(Records from a data source)

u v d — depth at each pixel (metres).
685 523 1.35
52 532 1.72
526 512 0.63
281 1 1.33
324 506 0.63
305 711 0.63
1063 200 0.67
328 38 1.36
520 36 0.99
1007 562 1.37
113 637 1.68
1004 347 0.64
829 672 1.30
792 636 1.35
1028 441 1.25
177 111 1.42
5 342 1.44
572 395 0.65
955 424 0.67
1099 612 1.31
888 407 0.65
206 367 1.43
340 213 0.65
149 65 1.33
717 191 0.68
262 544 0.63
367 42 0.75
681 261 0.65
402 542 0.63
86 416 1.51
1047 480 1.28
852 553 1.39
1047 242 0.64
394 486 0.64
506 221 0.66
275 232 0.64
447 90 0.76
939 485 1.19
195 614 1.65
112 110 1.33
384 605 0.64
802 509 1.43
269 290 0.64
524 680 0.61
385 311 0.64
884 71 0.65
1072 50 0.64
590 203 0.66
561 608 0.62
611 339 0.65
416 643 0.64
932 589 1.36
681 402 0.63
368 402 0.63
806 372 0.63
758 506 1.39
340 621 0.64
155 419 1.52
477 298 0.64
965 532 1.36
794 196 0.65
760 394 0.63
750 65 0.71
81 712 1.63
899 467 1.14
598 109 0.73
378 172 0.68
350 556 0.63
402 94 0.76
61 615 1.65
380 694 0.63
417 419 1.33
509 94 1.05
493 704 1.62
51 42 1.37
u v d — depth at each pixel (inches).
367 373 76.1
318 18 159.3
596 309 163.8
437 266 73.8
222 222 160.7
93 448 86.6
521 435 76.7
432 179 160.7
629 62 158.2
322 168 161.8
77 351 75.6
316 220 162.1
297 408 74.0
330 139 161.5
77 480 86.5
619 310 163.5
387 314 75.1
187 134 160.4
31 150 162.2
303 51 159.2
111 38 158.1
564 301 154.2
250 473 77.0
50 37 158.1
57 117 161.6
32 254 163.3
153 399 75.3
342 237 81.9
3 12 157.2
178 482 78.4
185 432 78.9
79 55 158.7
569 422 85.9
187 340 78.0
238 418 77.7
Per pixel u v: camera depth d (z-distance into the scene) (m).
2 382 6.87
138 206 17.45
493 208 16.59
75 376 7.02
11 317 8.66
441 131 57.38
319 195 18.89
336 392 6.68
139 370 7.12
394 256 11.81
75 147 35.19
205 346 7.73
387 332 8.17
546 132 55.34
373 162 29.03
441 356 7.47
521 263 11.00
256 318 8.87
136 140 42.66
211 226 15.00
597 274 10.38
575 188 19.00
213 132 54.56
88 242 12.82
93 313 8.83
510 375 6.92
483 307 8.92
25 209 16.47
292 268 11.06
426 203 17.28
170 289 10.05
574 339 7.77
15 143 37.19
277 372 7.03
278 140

■ Action item ■
Transcribe the data above verbatim.

■ Response to this task ■
u v d — depth at each pixel (metres).
685 523 1.35
52 532 1.72
526 512 0.63
281 1 1.33
324 506 0.63
305 711 0.63
1063 200 0.67
328 38 1.36
520 36 0.99
1007 562 1.37
113 637 1.68
1004 347 0.64
829 672 1.30
792 636 1.35
1028 441 1.25
177 111 1.42
5 342 1.44
572 395 0.65
955 424 0.67
1099 612 1.31
888 407 0.65
206 367 1.43
340 213 0.65
149 65 1.33
717 191 0.68
262 544 0.63
367 42 0.75
681 261 0.65
402 542 0.63
86 416 1.51
1047 480 1.28
852 553 1.39
1047 242 0.64
394 486 0.64
506 221 0.66
275 232 0.64
447 90 0.76
939 485 1.19
195 614 1.65
112 110 1.33
384 605 0.64
802 509 1.43
269 290 0.64
524 680 0.61
385 311 0.64
884 71 0.65
1072 50 0.64
590 203 0.66
561 608 0.62
611 339 0.65
416 643 0.64
932 589 1.36
681 402 0.63
368 402 0.63
806 372 0.63
758 506 1.39
340 621 0.64
155 419 1.52
477 298 0.64
965 532 1.36
794 196 0.65
760 394 0.63
750 65 0.71
81 712 1.63
899 467 1.14
598 109 0.73
378 172 0.68
350 556 0.63
402 94 0.76
61 615 1.65
380 694 0.63
417 419 1.33
509 94 1.05
493 704 1.62
51 42 1.37
u v d — depth at each pixel (inches).
367 373 76.1
318 18 159.3
596 309 163.8
437 266 73.8
222 222 160.7
93 448 86.6
521 435 76.7
432 179 160.7
629 62 158.2
322 168 161.8
77 351 75.6
316 220 162.1
297 408 74.0
330 139 161.5
77 480 86.5
619 310 163.5
387 314 75.1
187 134 160.4
31 150 162.2
303 51 159.2
111 38 158.1
564 301 154.2
250 473 77.0
50 37 158.1
57 117 161.6
32 254 163.3
153 399 75.3
342 237 81.9
3 12 157.2
178 482 78.4
185 432 78.9
79 55 158.7
569 422 85.9
187 340 78.0
238 418 77.7
Per pixel u v: camera depth d (z-distance into the scene) (m).
2 382 6.87
138 206 17.45
493 208 16.59
75 376 7.02
11 317 8.66
441 131 57.38
319 195 18.89
336 392 6.68
139 370 7.12
394 256 11.81
75 147 35.19
205 346 7.73
387 332 8.17
546 132 55.34
373 162 29.03
441 356 7.47
521 263 11.00
256 318 8.87
136 140 42.66
211 226 15.00
597 274 10.38
575 188 19.00
213 132 54.56
88 242 12.82
93 313 8.83
510 375 6.92
483 307 8.92
25 209 16.47
292 268 11.06
426 203 17.28
170 289 10.05
574 339 7.77
15 143 37.19
277 372 7.03
278 140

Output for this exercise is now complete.